Statement on the European Green Deal
12th December 2019
The Global CCS Institute welcomes the release of the European Green Deal which puts forward ambitious policies underpinning a comprehensive vision for a climate neutral Europe by 2050. This plan underlines the major transformation required by industry in the next five years and the need to scale up climate ambition across various sectors including energy and finance.
The Commission’s ambitious plan also underlines the important role of carbon capture, utilisation and storage (CCUS) as a breakthrough technology that will help deliver a green and sustainable EU industry. The plan rightly emphasizes the need to develop smart infrastructure for CCS, a key element in the deployment of the technology. In Europe, several CCS projects will be using shared infrastructure for CO2 transportation and storage. This common infrastructure will help drive down unit costs across the CCS value chain. Some of the industrial regions planning for CCS cluster development include Port of Rotterdam in the Netherlands, Port of Antwerp in Belgium, Teesside and Humber in the UK.

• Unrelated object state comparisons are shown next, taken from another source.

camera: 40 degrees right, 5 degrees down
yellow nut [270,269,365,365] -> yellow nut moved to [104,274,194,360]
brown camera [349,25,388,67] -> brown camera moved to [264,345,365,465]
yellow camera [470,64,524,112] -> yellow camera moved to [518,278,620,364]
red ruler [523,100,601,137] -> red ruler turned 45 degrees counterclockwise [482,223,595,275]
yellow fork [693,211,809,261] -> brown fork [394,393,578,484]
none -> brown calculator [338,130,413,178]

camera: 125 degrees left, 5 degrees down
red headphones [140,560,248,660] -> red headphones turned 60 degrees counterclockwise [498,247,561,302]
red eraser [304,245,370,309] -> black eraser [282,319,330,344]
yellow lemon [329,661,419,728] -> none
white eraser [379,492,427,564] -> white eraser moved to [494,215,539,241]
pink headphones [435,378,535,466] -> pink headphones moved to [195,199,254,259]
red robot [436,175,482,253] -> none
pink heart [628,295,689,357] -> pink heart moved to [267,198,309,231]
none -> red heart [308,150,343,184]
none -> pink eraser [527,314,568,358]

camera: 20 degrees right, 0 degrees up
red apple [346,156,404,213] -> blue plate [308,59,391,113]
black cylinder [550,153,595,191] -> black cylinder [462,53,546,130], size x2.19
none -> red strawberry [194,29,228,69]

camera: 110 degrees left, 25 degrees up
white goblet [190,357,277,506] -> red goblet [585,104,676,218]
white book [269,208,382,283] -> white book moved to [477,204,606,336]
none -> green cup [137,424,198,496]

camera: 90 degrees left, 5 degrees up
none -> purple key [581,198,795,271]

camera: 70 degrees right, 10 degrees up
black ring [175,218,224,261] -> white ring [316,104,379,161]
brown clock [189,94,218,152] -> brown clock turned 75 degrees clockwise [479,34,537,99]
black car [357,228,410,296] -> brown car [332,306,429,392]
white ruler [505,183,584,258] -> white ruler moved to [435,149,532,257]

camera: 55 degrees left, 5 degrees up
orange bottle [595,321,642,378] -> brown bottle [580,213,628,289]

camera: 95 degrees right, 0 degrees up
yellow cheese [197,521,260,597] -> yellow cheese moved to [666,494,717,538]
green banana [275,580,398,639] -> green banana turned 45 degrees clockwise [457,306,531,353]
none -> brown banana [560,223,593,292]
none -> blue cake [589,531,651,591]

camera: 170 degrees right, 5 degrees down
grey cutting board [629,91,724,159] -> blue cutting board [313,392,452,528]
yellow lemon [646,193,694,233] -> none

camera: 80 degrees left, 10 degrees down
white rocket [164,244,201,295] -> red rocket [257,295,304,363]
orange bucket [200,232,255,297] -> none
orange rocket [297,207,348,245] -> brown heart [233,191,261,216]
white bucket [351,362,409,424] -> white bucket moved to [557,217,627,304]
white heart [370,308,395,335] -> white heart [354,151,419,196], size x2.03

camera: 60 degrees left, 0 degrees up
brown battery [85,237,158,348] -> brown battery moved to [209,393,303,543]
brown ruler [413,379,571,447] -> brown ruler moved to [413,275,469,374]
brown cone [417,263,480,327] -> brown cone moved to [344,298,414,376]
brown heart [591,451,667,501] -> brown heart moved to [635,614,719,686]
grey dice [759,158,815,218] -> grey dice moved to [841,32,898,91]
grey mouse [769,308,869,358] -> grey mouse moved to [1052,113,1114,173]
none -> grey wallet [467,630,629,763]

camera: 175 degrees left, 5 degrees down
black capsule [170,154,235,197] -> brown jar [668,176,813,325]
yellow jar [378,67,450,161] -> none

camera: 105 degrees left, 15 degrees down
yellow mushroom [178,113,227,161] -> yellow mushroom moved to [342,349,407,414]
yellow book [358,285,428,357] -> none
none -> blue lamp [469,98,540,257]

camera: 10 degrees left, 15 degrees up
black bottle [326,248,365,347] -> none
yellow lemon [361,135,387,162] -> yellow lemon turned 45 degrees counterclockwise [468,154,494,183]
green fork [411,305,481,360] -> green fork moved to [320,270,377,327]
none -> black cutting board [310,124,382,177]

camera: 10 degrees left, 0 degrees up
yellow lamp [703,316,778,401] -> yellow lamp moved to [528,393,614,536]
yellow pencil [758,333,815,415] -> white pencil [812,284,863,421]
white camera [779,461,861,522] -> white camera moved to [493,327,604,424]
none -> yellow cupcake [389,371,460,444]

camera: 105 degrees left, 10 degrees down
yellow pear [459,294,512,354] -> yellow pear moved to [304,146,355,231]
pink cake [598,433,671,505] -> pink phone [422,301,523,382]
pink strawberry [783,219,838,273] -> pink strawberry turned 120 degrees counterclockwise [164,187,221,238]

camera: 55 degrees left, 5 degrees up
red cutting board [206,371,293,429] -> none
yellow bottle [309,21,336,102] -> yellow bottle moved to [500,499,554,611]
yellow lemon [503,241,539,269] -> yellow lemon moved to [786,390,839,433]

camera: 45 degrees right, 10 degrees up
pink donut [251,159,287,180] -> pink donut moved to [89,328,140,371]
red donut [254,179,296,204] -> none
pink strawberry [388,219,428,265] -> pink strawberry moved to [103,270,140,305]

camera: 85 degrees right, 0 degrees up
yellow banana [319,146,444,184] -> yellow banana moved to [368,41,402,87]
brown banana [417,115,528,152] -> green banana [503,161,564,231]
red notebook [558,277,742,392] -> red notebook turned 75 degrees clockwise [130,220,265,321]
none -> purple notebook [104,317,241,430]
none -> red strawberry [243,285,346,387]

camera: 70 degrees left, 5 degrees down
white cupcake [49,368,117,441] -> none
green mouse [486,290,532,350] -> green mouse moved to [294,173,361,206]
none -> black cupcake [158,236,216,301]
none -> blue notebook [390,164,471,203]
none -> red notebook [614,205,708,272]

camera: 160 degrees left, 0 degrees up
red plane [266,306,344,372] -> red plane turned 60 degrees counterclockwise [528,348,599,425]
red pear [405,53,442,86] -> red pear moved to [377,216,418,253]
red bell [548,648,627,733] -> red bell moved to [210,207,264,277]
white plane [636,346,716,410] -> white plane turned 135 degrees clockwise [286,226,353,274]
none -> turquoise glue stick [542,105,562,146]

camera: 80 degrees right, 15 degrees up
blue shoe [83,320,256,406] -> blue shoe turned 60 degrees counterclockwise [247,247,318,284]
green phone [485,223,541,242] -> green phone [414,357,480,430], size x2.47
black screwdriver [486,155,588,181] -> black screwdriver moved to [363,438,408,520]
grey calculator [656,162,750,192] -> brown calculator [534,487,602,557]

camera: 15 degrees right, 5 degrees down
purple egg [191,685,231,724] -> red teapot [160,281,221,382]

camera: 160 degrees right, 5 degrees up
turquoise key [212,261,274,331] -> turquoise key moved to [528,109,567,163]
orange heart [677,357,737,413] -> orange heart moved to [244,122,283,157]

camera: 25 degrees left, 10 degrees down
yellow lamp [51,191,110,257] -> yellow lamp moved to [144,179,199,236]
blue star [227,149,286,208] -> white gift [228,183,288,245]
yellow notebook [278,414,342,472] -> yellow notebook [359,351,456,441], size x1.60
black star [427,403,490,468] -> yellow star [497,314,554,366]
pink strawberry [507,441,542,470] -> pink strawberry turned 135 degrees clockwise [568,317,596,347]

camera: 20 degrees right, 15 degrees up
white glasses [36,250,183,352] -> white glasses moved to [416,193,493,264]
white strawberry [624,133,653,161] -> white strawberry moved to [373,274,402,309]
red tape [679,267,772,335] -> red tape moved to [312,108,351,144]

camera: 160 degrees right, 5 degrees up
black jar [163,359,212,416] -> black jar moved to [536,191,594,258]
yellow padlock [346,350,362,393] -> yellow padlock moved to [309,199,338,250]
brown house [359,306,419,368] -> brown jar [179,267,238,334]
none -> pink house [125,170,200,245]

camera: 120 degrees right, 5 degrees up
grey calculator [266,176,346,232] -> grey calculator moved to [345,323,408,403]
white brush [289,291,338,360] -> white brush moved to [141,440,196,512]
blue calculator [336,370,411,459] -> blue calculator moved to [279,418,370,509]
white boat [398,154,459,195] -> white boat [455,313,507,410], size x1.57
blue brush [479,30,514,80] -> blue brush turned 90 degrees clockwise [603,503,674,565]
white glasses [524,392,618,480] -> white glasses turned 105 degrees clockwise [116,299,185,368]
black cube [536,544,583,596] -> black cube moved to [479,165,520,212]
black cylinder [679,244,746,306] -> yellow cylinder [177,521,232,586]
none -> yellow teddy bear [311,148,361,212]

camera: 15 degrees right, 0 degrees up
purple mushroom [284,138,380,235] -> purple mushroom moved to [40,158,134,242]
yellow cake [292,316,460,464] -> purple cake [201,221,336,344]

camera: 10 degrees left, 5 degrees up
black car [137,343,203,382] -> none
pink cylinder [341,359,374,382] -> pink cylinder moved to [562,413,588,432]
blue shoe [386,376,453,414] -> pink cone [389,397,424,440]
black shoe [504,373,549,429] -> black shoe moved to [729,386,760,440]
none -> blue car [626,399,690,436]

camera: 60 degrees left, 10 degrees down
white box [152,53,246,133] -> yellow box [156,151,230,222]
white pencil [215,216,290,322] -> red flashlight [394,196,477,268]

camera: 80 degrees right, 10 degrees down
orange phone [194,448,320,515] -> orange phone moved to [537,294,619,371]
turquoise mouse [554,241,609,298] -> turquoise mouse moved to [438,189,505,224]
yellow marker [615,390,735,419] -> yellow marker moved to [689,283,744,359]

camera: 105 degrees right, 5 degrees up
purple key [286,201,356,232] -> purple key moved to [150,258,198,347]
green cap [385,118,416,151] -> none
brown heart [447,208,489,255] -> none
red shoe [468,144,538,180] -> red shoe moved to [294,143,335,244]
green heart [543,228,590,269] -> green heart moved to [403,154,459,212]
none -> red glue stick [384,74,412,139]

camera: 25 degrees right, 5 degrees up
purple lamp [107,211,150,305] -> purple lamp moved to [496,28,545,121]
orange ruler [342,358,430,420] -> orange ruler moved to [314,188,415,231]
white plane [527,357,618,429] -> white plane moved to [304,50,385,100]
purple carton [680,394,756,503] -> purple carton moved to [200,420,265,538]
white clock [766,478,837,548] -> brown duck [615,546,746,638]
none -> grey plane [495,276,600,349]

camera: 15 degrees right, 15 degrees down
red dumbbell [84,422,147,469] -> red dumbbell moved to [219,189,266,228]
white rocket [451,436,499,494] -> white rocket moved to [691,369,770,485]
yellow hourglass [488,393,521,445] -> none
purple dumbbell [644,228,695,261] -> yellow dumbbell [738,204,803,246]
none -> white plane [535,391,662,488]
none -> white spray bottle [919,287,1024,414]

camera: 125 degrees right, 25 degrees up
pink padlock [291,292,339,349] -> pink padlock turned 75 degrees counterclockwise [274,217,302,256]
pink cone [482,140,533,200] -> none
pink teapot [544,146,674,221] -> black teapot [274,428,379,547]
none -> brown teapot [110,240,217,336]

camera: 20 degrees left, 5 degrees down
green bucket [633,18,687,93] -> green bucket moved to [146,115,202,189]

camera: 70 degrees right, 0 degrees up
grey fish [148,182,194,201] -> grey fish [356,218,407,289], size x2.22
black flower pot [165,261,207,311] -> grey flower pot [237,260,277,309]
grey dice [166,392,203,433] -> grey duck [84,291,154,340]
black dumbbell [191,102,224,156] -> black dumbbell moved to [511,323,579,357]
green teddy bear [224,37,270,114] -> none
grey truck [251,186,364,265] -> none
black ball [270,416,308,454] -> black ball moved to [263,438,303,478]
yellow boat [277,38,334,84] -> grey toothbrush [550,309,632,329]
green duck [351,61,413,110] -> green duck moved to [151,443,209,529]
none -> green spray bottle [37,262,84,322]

Welcoming the release of Green Deal, Guloren Turan, the Institute’s General-Manager, Advocacy and Communications said: “With the release of this first communication on the European Green Deal, it is clear that a portfolio of measures, technologies and innovations will be needed to achieve climate neutrality by 2050 in Europe. CCS can play an important role to support and scale-up CO2 mitigation efforts in energy-intensive industries across Europe and accelerate the production of low-carbon hydrogen to decarbonise key sectors such as heating and transport. The technology also has the potential to deliver negative emissions. There are several promising European CCS projects under development that will use common CO2 infrastructure, one that could be used by a multiple emitters across Europe. The inclusion of CCS in the European Green Deal is another positive sign, we look forward to working with relevant stakeholders and the Commission to put in place the right supportive environment for the deployment of CCS in Europe.”
There are currently two operating large-scale CCS facilities in Europe, both in Norway. There are an additional 10 large-scale facilities in different stages of development, six in the UK, two in the Netherlands, one in Norway and one in Ireland. When operational, these facilities will capture a total of 20.8 million tonnes of CO2 per year.